As that day wore on we got into the more serious stuff. Out of my cellar came a 2001 Karl Lawrence cabernet, a 2001 Dehlinger Syrah, and a 2005 Dunham Artist Label Merlot (Dunham's artist labels are small lots and winery-sales only). The Karl was a stunner, and it truly impressed this crowd of Europhiles. It's aging beautifully but still has a lot of primary flavors. If you own them, this is a good time to drink one but there's no rush. The Dehlinger is very dry and got mixed marks from the crowd. It's black and strange like unsweetened licorice, perhaps even a bit green beyond green olives, which it definitely shows, drinkable but aloof. It's the antithesis of what people complain about in California syrah which goes too far in the other direction.

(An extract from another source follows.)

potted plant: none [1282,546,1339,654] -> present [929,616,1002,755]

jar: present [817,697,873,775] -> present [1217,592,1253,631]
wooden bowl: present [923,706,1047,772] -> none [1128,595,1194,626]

Which is no change from the last bottle we opened a few years ago. I have one remaining bottle. Think I'll schedule it out for 2015. Then came the Dunham. Dense, concentrated, lavish, lovely and rather like the Karl in that it's not openly spoofulated but takes full advantage of all it's native, black and blue fruit charms. It's kind of like taking a ride in a Rolls Royce Corniche--you'd never buy one, it's ridiculously expensive, it's ostentatious, but darn do you feel pampered. This is the best domestic merlot I've ever had--thank god not everybody in Washington gave up merlot for syrah.
A few nights later some friends came to dinner. It was Anne's birthday and I wanted to cook for her. They brought a 2008 Fenton Herriott Syrah from El Dorado County where I did not expect them to bring any wine at all, so I ditched the champagne I'd planned to open with and went right to the white I'd planned for the artichoke/green olive crostini, a 2007 Fortia Chateneuf-du-Pape Blanc. I loved the wine when I bought it two years ago, and though this was good now I think I should have drunk them younger. It's lost the fresh, floral puff of wind off the top and now relies on it's excellent body and lemon-mineral flavors. After that, with a fresh crab bisque made from Dungeness we catch in our bay, I served a 2010 Fontsainte Gris de Gris rose from the Languedoc. A Kermit Lynch import, this is one of my favorite new (to me) roses of this summer. Rose petals, limestone and a touch of sweet cream give a lot of lift and body to a very dry wine. Only 12.5% alcohol, too. With the roast pork main course, I paired a 2009 Domaine Gramenon Cotes du Rhone Sierra du Sud with the Anne's Fenton Herriott. The Gramenon is 100% syrah, and at $29.99 is a bit spendy for a Cotes du Rhone but only if you think of Cotes du Rhone as being lesser wines. For what's in the bottle, however, it's great value. Mouthfilling flavors of blueberry, boysenberry, tar, and red apple skin, medium-to-full body, with good acidity and tannins. Must buy more. The Fenton Herriott also represented it's origins well. Darker and sweeter than the Gramenon, natch, with blueberry pie and licorice. Not as in-your-face as many of the syrahs of this region can be, but the 14.6% alcohol and odd iodine note tell the rest of the story. Strange, that iodine: I find that often enough in lower/mid-state California pinots, but in a syrah this is new.